Extracted records:

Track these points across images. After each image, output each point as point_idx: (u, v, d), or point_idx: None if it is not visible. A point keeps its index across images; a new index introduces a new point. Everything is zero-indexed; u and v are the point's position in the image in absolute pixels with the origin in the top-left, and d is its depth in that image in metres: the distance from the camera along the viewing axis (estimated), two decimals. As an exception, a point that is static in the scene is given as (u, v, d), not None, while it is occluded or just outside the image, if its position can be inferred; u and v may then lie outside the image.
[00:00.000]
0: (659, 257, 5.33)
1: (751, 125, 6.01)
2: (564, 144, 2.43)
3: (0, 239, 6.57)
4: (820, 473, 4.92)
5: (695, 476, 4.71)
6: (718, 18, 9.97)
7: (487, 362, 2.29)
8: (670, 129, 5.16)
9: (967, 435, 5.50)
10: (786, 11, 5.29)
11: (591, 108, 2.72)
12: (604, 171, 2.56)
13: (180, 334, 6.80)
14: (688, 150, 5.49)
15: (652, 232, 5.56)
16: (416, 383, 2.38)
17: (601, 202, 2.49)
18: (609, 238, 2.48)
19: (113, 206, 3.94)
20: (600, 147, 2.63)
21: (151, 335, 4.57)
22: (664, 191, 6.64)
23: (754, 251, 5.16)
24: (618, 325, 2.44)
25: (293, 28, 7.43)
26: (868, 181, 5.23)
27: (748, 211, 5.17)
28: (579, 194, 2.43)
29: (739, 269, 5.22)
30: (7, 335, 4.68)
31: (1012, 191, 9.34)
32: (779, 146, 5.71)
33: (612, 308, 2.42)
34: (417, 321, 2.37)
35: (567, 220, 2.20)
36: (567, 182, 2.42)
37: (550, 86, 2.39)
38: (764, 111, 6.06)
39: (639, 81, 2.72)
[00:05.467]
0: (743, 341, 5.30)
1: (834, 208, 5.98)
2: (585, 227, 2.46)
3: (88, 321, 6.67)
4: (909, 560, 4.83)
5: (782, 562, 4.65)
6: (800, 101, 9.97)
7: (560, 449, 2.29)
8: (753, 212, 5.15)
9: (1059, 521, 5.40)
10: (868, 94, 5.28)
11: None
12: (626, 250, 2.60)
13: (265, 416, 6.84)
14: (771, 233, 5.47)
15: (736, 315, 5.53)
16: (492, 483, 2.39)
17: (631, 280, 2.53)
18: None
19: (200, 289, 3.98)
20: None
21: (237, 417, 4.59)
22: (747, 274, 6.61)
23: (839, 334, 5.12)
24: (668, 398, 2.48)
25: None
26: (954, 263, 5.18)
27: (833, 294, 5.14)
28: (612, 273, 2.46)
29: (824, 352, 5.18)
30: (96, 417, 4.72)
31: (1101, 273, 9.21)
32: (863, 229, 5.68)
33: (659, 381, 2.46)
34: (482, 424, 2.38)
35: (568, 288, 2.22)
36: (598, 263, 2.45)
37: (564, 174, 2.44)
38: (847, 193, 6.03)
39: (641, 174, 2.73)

TASK OBJECTIVE: Write out only the lines that run from the line containing "8: (670, 129, 5.16)" through the line containing "39: (639, 81, 2.72)", both included, exactly as they appear above.

EXERCISE OUTPUT:
8: (670, 129, 5.16)
9: (967, 435, 5.50)
10: (786, 11, 5.29)
11: (591, 108, 2.72)
12: (604, 171, 2.56)
13: (180, 334, 6.80)
14: (688, 150, 5.49)
15: (652, 232, 5.56)
16: (416, 383, 2.38)
17: (601, 202, 2.49)
18: (609, 238, 2.48)
19: (113, 206, 3.94)
20: (600, 147, 2.63)
21: (151, 335, 4.57)
22: (664, 191, 6.64)
23: (754, 251, 5.16)
24: (618, 325, 2.44)
25: (293, 28, 7.43)
26: (868, 181, 5.23)
27: (748, 211, 5.17)
28: (579, 194, 2.43)
29: (739, 269, 5.22)
30: (7, 335, 4.68)
31: (1012, 191, 9.34)
32: (779, 146, 5.71)
33: (612, 308, 2.42)
34: (417, 321, 2.37)
35: (567, 220, 2.20)
36: (567, 182, 2.42)
37: (550, 86, 2.39)
38: (764, 111, 6.06)
39: (639, 81, 2.72)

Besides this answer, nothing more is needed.